Unfortunately this isn’t something we’d be able to add to Data Lineage. We generally hold projects as a layer of metadata on top of the nodes (which you can color by) and not something that can define a varying number of nodes underneath.

However - could you describe your desired workflow a bit more? Is the idea that you’d go from “Project X” to creating a new DevOps product and/or updating an existing DevOps product?

I’m wondering if there is a more directly scoped DevOps feature request here for spinning up and updating products.

Thanks!

Yes, that is what we are trying to achieve. In an ideal, future state, each Project would become a Product. Our general architecture for Projects is Datasource → Transform → Ontology → Workflow. For single use-case initiatives, it is not difficult to know the packaging strategy or order of operations for Product installation and upgrades.

However, as we grow the ontology and set of use-cases, we have started to introduce inter-Project (and therefore Product) dependencies - mainly at the Transform Project layer. As an example, we have a two main Datasource Projects for Employees that feed into our one Transform Project combining and refining that data and then one Ontology Project for employee related objects. Outputs from the Transform Project can be used in other Transform Projects (like ones for timecards, project management, tasks… anything that needs additional employee information). Just in example, if outputs from Employee Transforms feed into Timecard Transforms (and each is its own Product), then Timecard Transform outputs should not feed back into Employee Transforms - or anything downstream of Employee Transforms.

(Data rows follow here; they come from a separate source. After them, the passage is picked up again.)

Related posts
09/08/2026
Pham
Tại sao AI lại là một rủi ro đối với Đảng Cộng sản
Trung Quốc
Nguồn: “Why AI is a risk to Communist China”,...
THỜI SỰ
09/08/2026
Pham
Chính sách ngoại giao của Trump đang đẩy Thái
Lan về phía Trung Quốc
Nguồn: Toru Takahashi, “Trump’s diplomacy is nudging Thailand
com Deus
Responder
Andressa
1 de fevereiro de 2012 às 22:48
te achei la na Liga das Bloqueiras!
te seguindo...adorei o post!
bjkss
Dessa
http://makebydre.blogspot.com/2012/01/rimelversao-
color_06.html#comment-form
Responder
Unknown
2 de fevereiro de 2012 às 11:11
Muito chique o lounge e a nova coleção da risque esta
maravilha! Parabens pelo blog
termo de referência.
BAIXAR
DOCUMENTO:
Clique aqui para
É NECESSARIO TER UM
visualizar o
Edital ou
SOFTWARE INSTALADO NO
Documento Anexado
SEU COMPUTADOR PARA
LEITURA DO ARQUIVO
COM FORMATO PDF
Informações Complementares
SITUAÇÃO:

This would cause problems when installing or upgrading packages because there would be a ‘circular’ dependency of inputs to the Products.

The reason it would be nice in lineage and outside of DevOps, is that these issues could be caught before attempting to package or upgrade a chain of dependent Products. Even a quicker method to plot and group all nodes in a list of 10ish Projects would be nice. Additionally, if I could ‘refresh’ that same lineage to check for new nodes, it would help save a lot of time.

I have been thinking about this more. Another idea could be to add a “Marketplace Validation” toggle similar to those that have been added in Code Repositories and Workshop.

This would flag the project as being a target for packaging by Marketplace and perform some basic dependency checks.